(Short-answer chart tasks)
• • • • • • •

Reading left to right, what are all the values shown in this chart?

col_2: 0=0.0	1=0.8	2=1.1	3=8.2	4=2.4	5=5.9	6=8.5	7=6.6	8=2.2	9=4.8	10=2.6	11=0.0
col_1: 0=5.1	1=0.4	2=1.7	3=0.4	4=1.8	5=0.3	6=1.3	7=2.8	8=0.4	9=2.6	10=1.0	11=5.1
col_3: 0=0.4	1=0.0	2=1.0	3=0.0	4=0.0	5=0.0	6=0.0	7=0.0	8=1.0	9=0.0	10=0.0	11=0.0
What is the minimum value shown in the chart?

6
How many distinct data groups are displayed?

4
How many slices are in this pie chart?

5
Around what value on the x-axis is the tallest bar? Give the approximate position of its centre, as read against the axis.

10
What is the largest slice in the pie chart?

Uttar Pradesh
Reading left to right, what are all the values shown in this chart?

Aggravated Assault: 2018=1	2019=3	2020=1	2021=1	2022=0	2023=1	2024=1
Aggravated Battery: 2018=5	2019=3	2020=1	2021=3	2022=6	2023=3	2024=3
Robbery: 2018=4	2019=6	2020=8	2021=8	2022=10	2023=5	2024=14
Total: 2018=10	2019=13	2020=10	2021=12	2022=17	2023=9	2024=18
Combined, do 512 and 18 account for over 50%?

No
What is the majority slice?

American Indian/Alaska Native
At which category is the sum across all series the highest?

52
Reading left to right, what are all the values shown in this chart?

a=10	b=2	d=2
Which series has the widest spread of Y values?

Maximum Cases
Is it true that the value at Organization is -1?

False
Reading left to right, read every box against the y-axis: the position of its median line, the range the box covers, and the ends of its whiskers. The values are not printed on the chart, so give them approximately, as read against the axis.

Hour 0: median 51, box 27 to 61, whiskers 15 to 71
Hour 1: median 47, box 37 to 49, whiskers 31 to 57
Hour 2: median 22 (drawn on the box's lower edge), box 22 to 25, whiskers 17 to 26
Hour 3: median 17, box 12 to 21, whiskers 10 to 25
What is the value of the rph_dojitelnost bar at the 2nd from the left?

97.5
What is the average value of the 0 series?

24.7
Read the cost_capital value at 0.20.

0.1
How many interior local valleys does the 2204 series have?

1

• • • • • • •

YOUR OBJECTIVE: Swap every "chart" for "graph" in the rows from the start down through the line "What is the minimum value shown in the chart?", leaving everything else as it is, and give back only those lines.

ANSWER TO THIS EXERCISE:
Reading left to right, what are all the values shown in this graph?

col_2: 0=0.0	1=0.8	2=1.1	3=8.2	4=2.4	5=5.9	6=8.5	7=6.6	8=2.2	9=4.8	10=2.6	11=0.0
col_1: 0=5.1	1=0.4	2=1.7	3=0.4	4=1.8	5=0.3	6=1.3	7=2.8	8=0.4	9=2.6	10=1.0	11=5.1
col_3: 0=0.4	1=0.0	2=1.0	3=0.0	4=0.0	5=0.0	6=0.0	7=0.0	8=1.0	9=0.0	10=0.0	11=0.0
What is the minimum value shown in the graph?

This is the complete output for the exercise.